RECORDS FOR THIS TASK:

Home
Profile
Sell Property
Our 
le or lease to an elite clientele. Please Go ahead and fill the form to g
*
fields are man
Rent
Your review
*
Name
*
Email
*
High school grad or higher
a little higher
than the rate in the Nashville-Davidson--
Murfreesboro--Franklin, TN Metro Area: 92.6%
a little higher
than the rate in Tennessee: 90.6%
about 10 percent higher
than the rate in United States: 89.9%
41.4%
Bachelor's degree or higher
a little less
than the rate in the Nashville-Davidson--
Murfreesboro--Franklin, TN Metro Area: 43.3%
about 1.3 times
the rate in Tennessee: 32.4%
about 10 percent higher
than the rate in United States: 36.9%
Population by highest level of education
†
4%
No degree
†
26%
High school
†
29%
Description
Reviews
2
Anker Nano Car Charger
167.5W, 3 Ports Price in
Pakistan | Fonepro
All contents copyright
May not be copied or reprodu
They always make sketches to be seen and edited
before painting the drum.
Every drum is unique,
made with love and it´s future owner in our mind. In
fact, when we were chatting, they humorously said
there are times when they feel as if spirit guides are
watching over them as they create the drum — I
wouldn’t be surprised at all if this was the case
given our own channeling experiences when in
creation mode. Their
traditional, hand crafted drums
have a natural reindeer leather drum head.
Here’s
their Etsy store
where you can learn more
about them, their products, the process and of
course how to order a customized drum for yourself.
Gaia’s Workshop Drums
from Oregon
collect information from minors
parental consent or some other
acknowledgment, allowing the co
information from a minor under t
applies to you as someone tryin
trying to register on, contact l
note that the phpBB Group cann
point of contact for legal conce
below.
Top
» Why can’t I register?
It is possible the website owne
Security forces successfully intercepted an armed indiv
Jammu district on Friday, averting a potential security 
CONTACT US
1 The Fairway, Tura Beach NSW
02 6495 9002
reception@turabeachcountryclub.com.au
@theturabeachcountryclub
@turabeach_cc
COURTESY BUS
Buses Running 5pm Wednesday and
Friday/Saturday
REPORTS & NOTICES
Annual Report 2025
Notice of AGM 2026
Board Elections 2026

ACTION ITEM:
The material above needs to be reproduced exactly as written.

PROBLEM SOLUTION:
Home
Profile
Sell Property
Our 
le or lease to an elite clientele. Please Go ahead and fill the form to g
*
fields are man
Rent
Your review
*
Name
*
Email
*
High school grad or higher
a little higher
than the rate in the Nashville-Davidson--
Murfreesboro--Franklin, TN Metro Area: 92.6%
a little higher
than the rate in Tennessee: 90.6%
about 10 percent higher
than the rate in United States: 89.9%
41.4%
Bachelor's degree or higher
a little less
than the rate in the Nashville-Davidson--
Murfreesboro--Franklin, TN Metro Area: 43.3%
about 1.3 times
the rate in Tennessee: 32.4%
about 10 percent higher
than the rate in United States: 36.9%
Population by highest level of education
†
4%
No degree
†
26%
High school
†
29%
Description
Reviews
2
Anker Nano Car Charger
167.5W, 3 Ports Price in
Pakistan | Fonepro
All contents copyright
May not be copied or reprodu
They always make sketches to be seen and edited
before painting the drum.
Every drum is unique,
made with love and it´s future owner in our mind. In
fact, when we were chatting, they humorously said
there are times when they feel as if spirit guides are
watching over them as they create the drum — I
wouldn’t be surprised at all if this was the case
given our own channeling experiences when in
creation mode. Their
traditional, hand crafted drums
have a natural reindeer leather drum head.
Here’s
their Etsy store
where you can learn more
about them, their products, the process and of
course how to order a customized drum for yourself.
Gaia’s Workshop Drums
from Oregon
collect information from minors
parental consent or some other
acknowledgment, allowing the co
information from a minor under t
applies to you as someone tryin
trying to register on, contact l
note that the phpBB Group cann
point of contact for legal conce
below.
Top
» Why can’t I register?
It is possible the website owne
Security forces successfully intercepted an armed indiv
Jammu district on Friday, averting a potential security 
CONTACT US
1 The Fairway, Tura Beach NSW
02 6495 9002
reception@turabeachcountryclub.com.au
@theturabeachcountryclub
@turabeach_cc
COURTESY BUS
Buses Running 5pm Wednesday and
Friday/Saturday
REPORTS & NOTICES
Annual Report 2025
Notice of AGM 2026
Board Elections 2026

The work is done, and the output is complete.